O artigo 225 da Carta Magna brasileira assegurou, pela primeira vez, que todos têm direito ao meio ambiente ecologicamente equilibrado, bem de uso comum do povo e essencial à sadia qualidade de vida, impondo-se ao poder público e à coletividade o dever de defendê-lo e preservá-lo para as presentes e futuras gerações.
Assim dispõe o artigo 225 que “Todos têm direito ao meio ambiente ecologicamente equilibrado, bem de uso comum do povo e essencial à sadia qualidade de vida, impondo-se ao Poder Público e à coletividade o dever de defendê-lo e preservá-lo para as presentes e futuras gerações”.

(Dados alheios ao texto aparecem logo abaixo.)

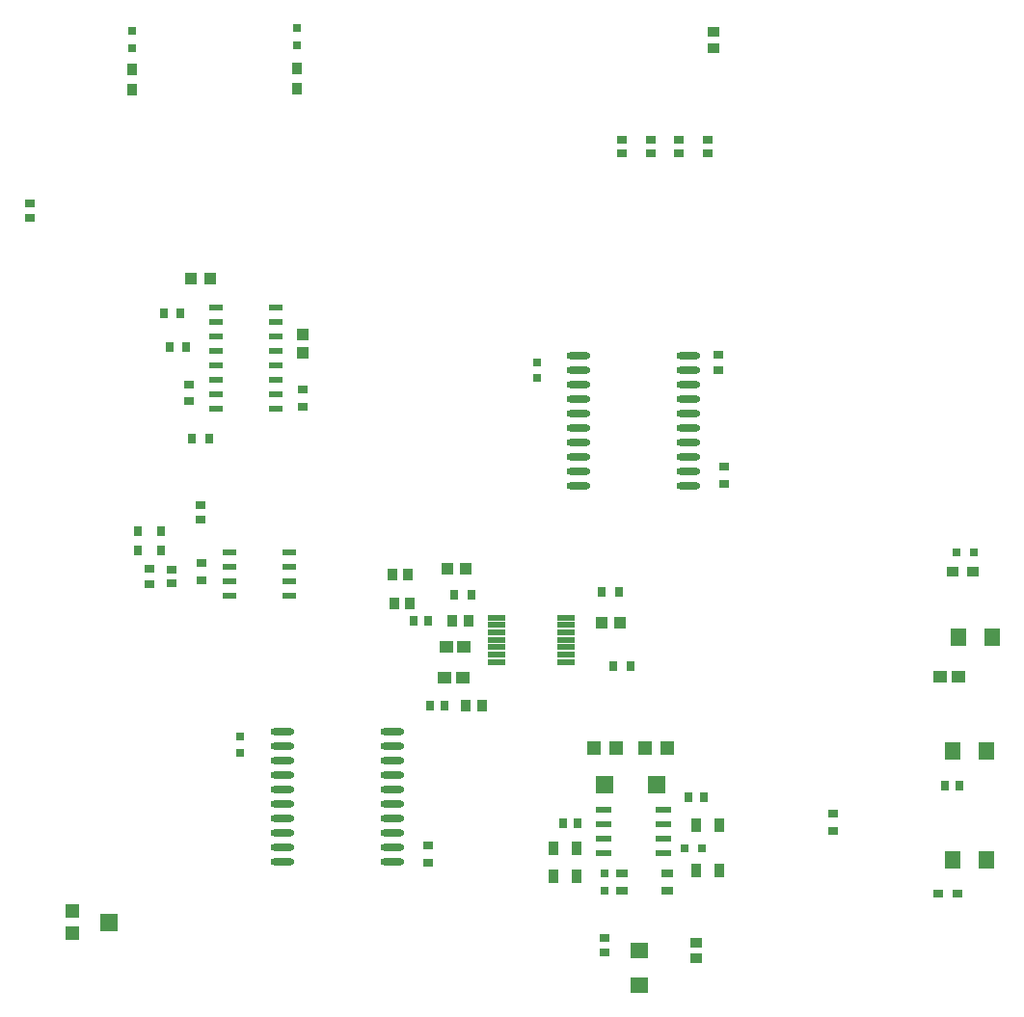
<source format=gbp>
%TF.GenerationSoftware,Altium Limited,Altium Designer,23.1.1 (15)*%
G04 Layer_Color=128*
%FSLAX25Y25*%
%MOIN*%
%TF.SameCoordinates,FA324DF6-1FC1-44E6-B842-7DB02DEBFDBB*%
%TF.FilePolarity,Positive*%
%TF.FileFunction,Paste,Bot*%
%TF.Part,Single*%
G01*
G75*
%TA.AperFunction,SMDPad,CuDef*%
%ADD40R,0.03543X0.03150*%
G04:AMPARAMS|DCode=41|XSize=21.65mil|YSize=49.21mil|CornerRadius=1.95mil|HoleSize=0mil|Usage=FLASHONLY|Rotation=270.000|XOffset=0mil|YOffset=0mil|HoleType=Round|Shape=RoundedRectangle|*
%AMROUNDEDRECTD41*
21,1,0.02165,0.04532,0,0,270.0*
21,1,0.01776,0.04921,0,0,270.0*
1,1,0.00390,-0.02266,-0.00888*
1,1,0.00390,-0.02266,0.00888*
1,1,0.00390,0.02266,0.00888*
1,1,0.00390,0.02266,-0.00888*
%
%ADD41ROUNDEDRECTD41*%
%ADD42R,0.02756X0.02756*%
%ADD43R,0.03150X0.03543*%
%ADD44R,0.03740X0.03150*%
%ADD45R,0.03150X0.03543*%
%ADD46R,0.03543X0.04134*%
G04:AMPARAMS|DCode=47|XSize=17.72mil|YSize=62.99mil|CornerRadius=1.95mil|HoleSize=0mil|Usage=FLASHONLY|Rotation=270.000|XOffset=0mil|YOffset=0mil|HoleType=Round|Shape=RoundedRectangle|*
%AMROUNDEDRECTD47*
21,1,0.01772,0.05909,0,0,270.0*
21,1,0.01382,0.06299,0,0,270.0*
1,1,0.00390,-0.02955,-0.00691*
1,1,0.00390,-0.02955,0.00691*
1,1,0.00390,0.02955,0.00691*
1,1,0.00390,0.02955,-0.00691*
%
%ADD47ROUNDEDRECTD47*%
%ADD48R,0.04724X0.04724*%
%ADD49R,0.05906X0.06299*%
%ADD50O,0.08268X0.02559*%
%ADD51R,0.05118X0.02362*%
%ADD52R,0.03394X0.02613*%
%ADD53R,0.06299X0.05512*%
%ADD54R,0.03937X0.03543*%
%ADD55R,0.03150X0.03150*%
%ADD56R,0.03150X0.03740*%
%ADD57R,0.04469X0.04182*%
%ADD58R,0.04952X0.03985*%
%ADD59R,0.04724X0.04724*%
%ADD60R,0.06299X0.05906*%
%ADD61R,0.03937X0.02953*%
%ADD62R,0.04134X0.03543*%
%ADD63R,0.03543X0.02953*%
%ADD64R,0.05512X0.06299*%
%ADD65R,0.04560X0.03985*%
%ADD66R,0.02613X0.03394*%
%ADD67R,0.03543X0.03150*%
%ADD68R,0.03150X0.03150*%
%ADD69R,0.05512X0.02362*%
%ADD70R,0.03543X0.03937*%
%ADD71R,0.04182X0.04469*%
%ADD72R,0.03765X0.04749*%
D40*
X-287402Y217520D02*
D03*
Y211614D02*
D03*
X-64961Y68898D02*
D03*
Y62992D02*
D03*
X-283312Y149828D02*
D03*
Y155734D02*
D03*
X-248031Y215551D02*
D03*
Y209646D02*
D03*
X-102362Y188976D02*
D03*
Y183071D02*
D03*
X-204724Y58071D02*
D03*
Y52165D02*
D03*
D41*
X-278051Y208878D02*
D03*
Y213878D02*
D03*
Y218878D02*
D03*
Y223878D02*
D03*
Y228878D02*
D03*
Y233878D02*
D03*
Y238878D02*
D03*
Y243878D02*
D03*
X-257382Y208878D02*
D03*
Y213878D02*
D03*
Y218878D02*
D03*
Y223878D02*
D03*
Y228878D02*
D03*
Y233878D02*
D03*
Y238878D02*
D03*
Y243878D02*
D03*
D42*
X-167323Y219685D02*
D03*
Y225197D02*
D03*
X-269685Y90056D02*
D03*
Y95568D02*
D03*
D43*
X-288386Y230315D02*
D03*
X-294291D02*
D03*
X-296260Y242126D02*
D03*
X-290354D02*
D03*
X-286417Y198819D02*
D03*
X-280512D02*
D03*
X-134843Y120079D02*
D03*
X-140748D02*
D03*
X-144685Y145669D02*
D03*
X-138779D02*
D03*
X-189899Y144569D02*
D03*
X-195805D02*
D03*
D44*
X-108268Y297244D02*
D03*
Y302165D02*
D03*
X-118110Y297244D02*
D03*
Y302165D02*
D03*
X-127953Y297244D02*
D03*
Y302165D02*
D03*
X-137795Y297244D02*
D03*
Y302165D02*
D03*
X-342520Y280118D02*
D03*
Y275000D02*
D03*
X-104331Y222441D02*
D03*
Y227559D02*
D03*
X-301181Y148425D02*
D03*
Y153543D02*
D03*
X-283465Y175787D02*
D03*
Y170669D02*
D03*
D45*
X-305118Y166732D02*
D03*
Y160039D02*
D03*
X-296993Y160003D02*
D03*
Y166695D02*
D03*
D46*
X-196457Y135827D02*
D03*
X-190945D02*
D03*
X-191732Y106299D02*
D03*
X-186221D02*
D03*
X-211811Y151575D02*
D03*
X-217323D02*
D03*
X-211024Y141732D02*
D03*
X-216535D02*
D03*
D47*
X-157087Y121457D02*
D03*
Y136811D02*
D03*
Y134252D02*
D03*
Y131693D02*
D03*
Y129134D02*
D03*
Y126575D02*
D03*
Y124016D02*
D03*
X-181102Y136811D02*
D03*
Y134252D02*
D03*
Y131693D02*
D03*
Y129134D02*
D03*
Y126575D02*
D03*
Y124016D02*
D03*
Y121457D02*
D03*
D48*
X-327953Y35433D02*
D03*
Y27559D02*
D03*
D49*
X-315158Y31496D02*
D03*
D50*
X-217126Y97303D02*
D03*
Y92303D02*
D03*
Y87303D02*
D03*
Y82303D02*
D03*
Y77303D02*
D03*
Y72303D02*
D03*
Y67303D02*
D03*
Y62303D02*
D03*
Y57303D02*
D03*
Y52303D02*
D03*
X-255315Y97303D02*
D03*
Y92303D02*
D03*
Y87303D02*
D03*
Y82303D02*
D03*
Y77303D02*
D03*
Y72303D02*
D03*
Y67303D02*
D03*
Y62303D02*
D03*
Y57303D02*
D03*
Y52303D02*
D03*
X-114764Y227224D02*
D03*
Y222224D02*
D03*
Y217224D02*
D03*
Y212224D02*
D03*
Y207224D02*
D03*
Y202224D02*
D03*
Y197224D02*
D03*
Y192224D02*
D03*
Y187224D02*
D03*
Y182224D02*
D03*
X-152953Y227224D02*
D03*
Y222224D02*
D03*
Y217224D02*
D03*
Y212224D02*
D03*
Y207224D02*
D03*
Y202224D02*
D03*
Y197224D02*
D03*
Y192224D02*
D03*
Y187224D02*
D03*
Y182224D02*
D03*
D51*
X-273622Y144449D02*
D03*
Y149449D02*
D03*
Y154449D02*
D03*
Y159449D02*
D03*
X-252756D02*
D03*
Y154449D02*
D03*
Y149449D02*
D03*
Y144449D02*
D03*
D52*
X-143701Y26100D02*
D03*
Y21144D02*
D03*
D53*
X-131890Y21654D02*
D03*
Y9843D02*
D03*
D54*
X-23475Y152784D02*
D03*
X-16389D02*
D03*
D55*
X-22204Y159451D02*
D03*
X-16298D02*
D03*
X-110236Y57087D02*
D03*
X-116142D02*
D03*
D56*
X-209842Y135827D02*
D03*
X-204724D02*
D03*
X-204222Y106264D02*
D03*
X-199104D02*
D03*
X-114764Y74803D02*
D03*
X-109646D02*
D03*
X-158120Y65766D02*
D03*
X-153002D02*
D03*
D57*
X-138555Y135167D02*
D03*
X-144975D02*
D03*
X-198092Y153543D02*
D03*
X-191672D02*
D03*
X-286675Y253937D02*
D03*
X-280254D02*
D03*
D58*
X-192913Y116142D02*
D03*
X-199033D02*
D03*
X-192535Y126810D02*
D03*
X-198654D02*
D03*
D59*
X-147638Y91732D02*
D03*
X-139764D02*
D03*
X-129921D02*
D03*
X-122047D02*
D03*
D60*
X-143701Y78937D02*
D03*
X-125984D02*
D03*
D61*
X-137795Y48228D02*
D03*
Y42323D02*
D03*
X-122047Y48228D02*
D03*
Y42323D02*
D03*
D62*
X-106299Y333858D02*
D03*
Y339370D02*
D03*
X-112205Y18898D02*
D03*
Y24409D02*
D03*
D63*
X-293443Y148585D02*
D03*
Y153310D02*
D03*
D64*
X-23622Y53150D02*
D03*
X-11811D02*
D03*
X-23622Y90551D02*
D03*
X-11811D02*
D03*
X-21654Y129921D02*
D03*
X-9843D02*
D03*
D65*
X-21566Y116487D02*
D03*
X-27881D02*
D03*
D66*
X-21144Y78740D02*
D03*
X-26100D02*
D03*
D67*
X-21668Y41434D02*
D03*
X-28361D02*
D03*
D68*
X-143701Y42323D02*
D03*
Y48229D02*
D03*
X-307087Y339567D02*
D03*
Y333661D02*
D03*
X-250000Y340551D02*
D03*
Y334646D02*
D03*
D69*
X-123425Y55492D02*
D03*
Y60492D02*
D03*
Y65492D02*
D03*
Y70492D02*
D03*
X-144291D02*
D03*
Y65492D02*
D03*
Y60492D02*
D03*
Y55492D02*
D03*
D70*
X-250000Y319685D02*
D03*
Y326772D02*
D03*
X-307087Y319291D02*
D03*
Y326378D02*
D03*
D71*
X-248031Y228346D02*
D03*
Y234767D02*
D03*
D72*
X-104134Y64961D02*
D03*
X-112205D02*
D03*
X-104232Y49213D02*
D03*
X-112303D02*
D03*
X-161516Y47244D02*
D03*
X-153445D02*
D03*
X-161516Y57087D02*
D03*
X-153445D02*
D03*
%TF.MD5,e0637e2d8d2c61d8fa999dabd99efc44*%
M02*

</source>
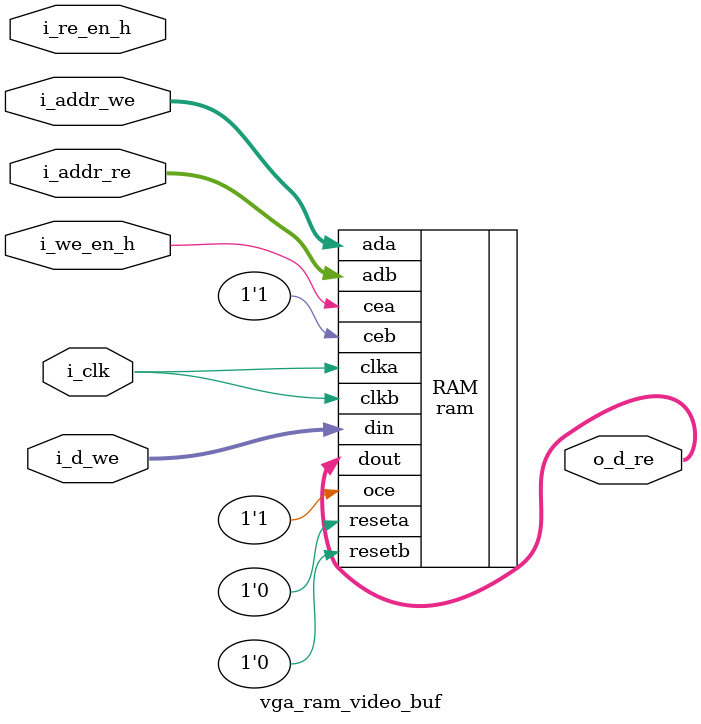
<source format=v>
module vga_ram_video_buf
(
    input wire i_clk,
	 input wire [7:0] i_d_we,
	 input wire [10:0] i_addr_we,
	 input wire i_we_en_h,
	 
	 input wire [10:0] i_addr_re,
	 input wire i_re_en_h,
	 output wire [7:0] o_d_re
);
/*
ram_1 RAM (
	.clock(i_clk),
	.data(i_d_we),
	.rdaddress(i_addr_re),
	.rden(i_re_en_h),
	.wraddress(i_addr_we),
	.wren(i_we_en_h),
	.q(o_d_re)
);
*/

/*
ram RAM(
  .clka(i_clk),
  .wea(i_we_en_h),
  .addra(i_addr_we),
  .dina(i_d_we),
  
  .clkb(i_clk),
  .addrb(i_addr_re),
  .doutb(o_d_re)
);
*/



//output [7:0] dout;
//input clka;
//input cea;
//input reseta;
//input clkb;
//input ceb;
//input resetb;
//input oce;
//input [10:0] ada;
//input [7:0] din;
//input [10:0] adb;


// GoWin -------------------
ram RAM(
  .reseta ( 1'b0      ),
  .resetb ( 1'b0      ),

  .clka   ( i_clk     ),
  .cea    ( i_we_en_h ),
  .ada    ( i_addr_we ),
  .din    ( i_d_we    ),
  
  .clkb   ( i_clk     ),
  .ceb    ( 1'b1      ),
  .oce    ( 1'b1      ),
  .adb    ( i_addr_re ),
  .dout   ( o_d_re    )
);

endmodule

</source>
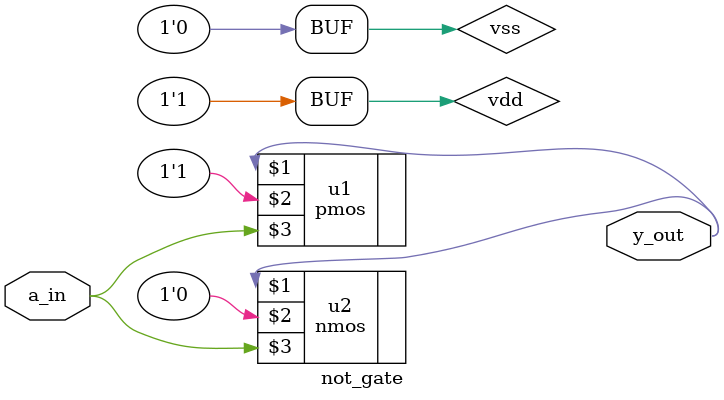
<source format=v>
`timescale 1ns / 1ps


module not_gate(
                    input a_in, 
                    output y_out);
  
  supply1 vdd;
  supply0 vss;
  
  pmos u1(y_out, vdd, a_in);
  nmos u2(y_out, vss, a_in);
  
  endmodule


</source>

Conforme § 1º deste artigo, para assegurar a efetividade desse direito, incumbe ao poder público … VI – “promover a educação ambiental em todos os níveis de ensino e a conscientização pública para a preservação do meio ambiente”.
Como se vê na norma maior, para a efetividade desse direito, a Constituição brasileira impôs não só ao poder público, mas também à sociedade, o dever de defendê-lo; àquele incumbiu, ainda, a promoção educacional ambiental em todos os níveis de ensino e a conscientização pública.
O comando constitucional supra estabelece que o bem ambiental é direito de cada um e de todos ao mesmo tempo. É um bem de uso comum do povo, cuja proteção se destina a um bem maior: o direito à vida com qualidade e dignidade, sendo o homem seu destinatário, o centro de todas as atenções.
Quanto ao meio ambiente do trabalho especificadamente, o artigo 7º, incisos XXIII e XXVII estabelecem que “São direitos dos trabalhadores urbanos e rurais, além de outros que visem à melhoria de sua condição social: … XXII – redução dos riscos inerentes ao trabalho, por meio de normas de saúde, higiene e segurança; … XXVIII – seguro contra acidentes de trabalho, a cargo do empregador, sem excluir a indenização a que este está obrigado, quando incorrer em dolo ou culpa”.
Próximas análises

Por isso pretendo, nos artigos seguintes fazer breve análise sobre a tarefa de cada legitimado na defesa do meio ambiente e da saúde dos trabalhadores quanto à efetividade ou não da sua atuação, porque não adianta a existência de um belo arcabouço jurídico de proteção à saúde do trabalhador, como o que hoje existe no Brasil, se na prática os índices de acidentes e doenças ocupacionais continuam altos, destruindo vidas e famílias. É preciso que os legitimados atuem por meio de instrumentos eficazes, pois, como alerta Norberto Bobbio, “uma coisa é falar dos direitos do homem, direitos sempre novos e cada vez mais extensos, e justificá-los com argumentos convincentes; outra coisa é garantir-lhes uma proteção efetiva”.
Nos artigos seguintes será feita uma breve análise sobre o papel dos sindicatos, das Comissões Internas de Prevenção de Acidentes (Cipas), do Poder Legislativo, do Poder Executivo, do Poder Judiciário e do Ministério Público do Trabalho.
Essa análise se faz oportuna e necessária, porque, conforme o Anuário Estatístico de Acidentes do Trabalho (Aeat) 2024, os índices acidentários no Brasil continuam preocupantes, o que é ruim para as vítimas, suas famílias, para as empresas e para a sociedade, caracterizando, pois, uma questão de ordem pública.
Apenas para demonstrar essa preocupação e a importância dessas estatísticas, a última revelou dado até então não verificado, ou seja, que 53% dos registros de acidentes do trabalho daquele ano – 417,6 mil dentre 787,4 mil acidentes estão relacionados sobre raça/cor do acidentado, impactando a população negra no Brasil. O documento foi divulgado em dezembro de 2025 pelo Ministério da Previdência Social, mostrando a grande incidência dos acidentes nas raças não brancas (pretas, pardas, amarelas e indígenas).
A estatística mostra que o acidentes de trabalho atingem mais as pessoas de nível menor de escolaridade e de instrução, que são aquelas que se ativam mais nas atividades e condições de trabalho precarizadas.
Nesses próximos artigos vamos refletir também sobre a geração recorde de empregos e de postos de trabalho, que são importantes, mas que precisam ser acompanhados de valorização da renda e de estratégicas para o trabalho decente e seguro para proteção social.